I don’t turn back, don’t look back to see Haedes disappear, but I’m listening hard for a mangled cry of grief, the smashing of something as a bout of full blown rage hits him. Instead, before the portal closes behind me, I hear nothing. Only self-contained silence.
I remain unsatisfied.
Chapter Twenty Seven
Ain’t No Mountain High Enough
LUCE
The Nexus Council members look to me, as though I’m his mother, his keeper. I’m not, but for some reason, whenever Haedes does something nobody approves of, it’s my fault. Guilty by association I suppose.
“Lucifer, this is ridiculous! Why on earth would he need to be with her alone? You don’t think that…” Anubis insinuates that which is entirely ridiculous, and I t
urn on her, my fury reaching its peak point of intensity.
“What? That he had them kidnap his daughter? Um… are you insane, Nu? Seriously, I know you’re not that fond of the guy, but come on; she’s his kid. Why would you even suggest something like that? Anyway, she was kidnapped right under your damn roof!” I remind her of the fact that if she’d been more vigilant, perhaps we wouldn’t be here.
“Then, why does he need to be alone with her?” Osiris asks, his golden skin boasting a small layer of sweat under the flickering torchlight of door-side sconces.

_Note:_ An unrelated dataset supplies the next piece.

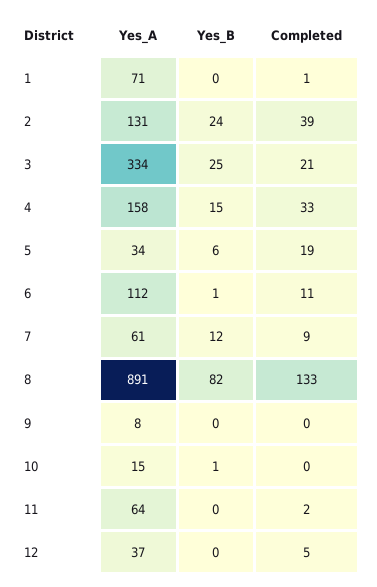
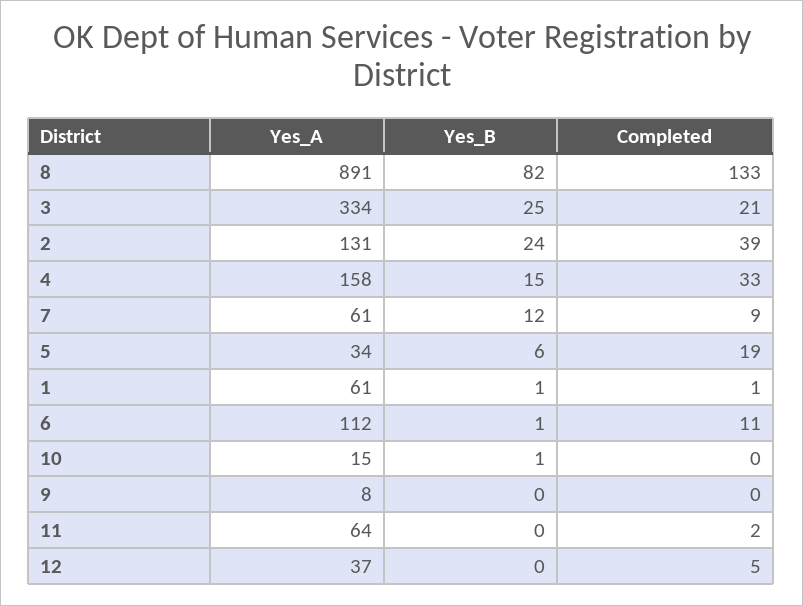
Yes_A, 1: 71 -> 61
Yes_B, 1: 0 -> 1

His expression is confused, not confrontational, so I don’t bite his head off like I instinctually want to.
“Has it ever occurred to you that in a situation where someone has something precious to you, you don’t want that person to feel threatened? Or ganged up on? I think Haedes is simply giving himself maximum control over the environment and situation. Don’t you think?” I ask them. Yama stirs, nodding at me.
“I agree with Lucifer; I believe Haedes wanted privacy so he could speak with her and find out exactly what her game is. He’s a mess; there is no doubt in my mind, after the death of Demi Sinclair, but you cannot deny he’s smart, manipulative even at times. He’s been the ruler of The Nexus Council and Mortaria for eons now. The city has flourished under his rule. He’s just having a hard time recently.” Yama stands up for his friend, and I’m grateful.
“Of course, you would say that. Don’t think we don’t all know you’re right in his pocket with your weekly chess nights,” Anubis snaps and Yama rolls his eyes. I want to laugh, but I know it’s not appropriate; instead, I go for sarcasm.
“Oooh, because chess is so taboo,” I comment, shaking my head in disbelief. Are we actually having this conversation?
Yama speaks up.
“You know, being a bitch isn’t a good look on you Anubis. Besides, I speak not from a position of personal preference but from fact. Even you, yourself, cannot deny Haedes has brought wealth and riches to this place with the bargains he forms with mortals before their deaths. He is not stupid. It would be nice if you would perhaps give him the benefit of the doubt, would it not?” He folds his hands in front of him, blue skin shining out lilac against the red light of the hallway as an expression of serene calm remains, blanketing his features and masking any and all feelings he must have.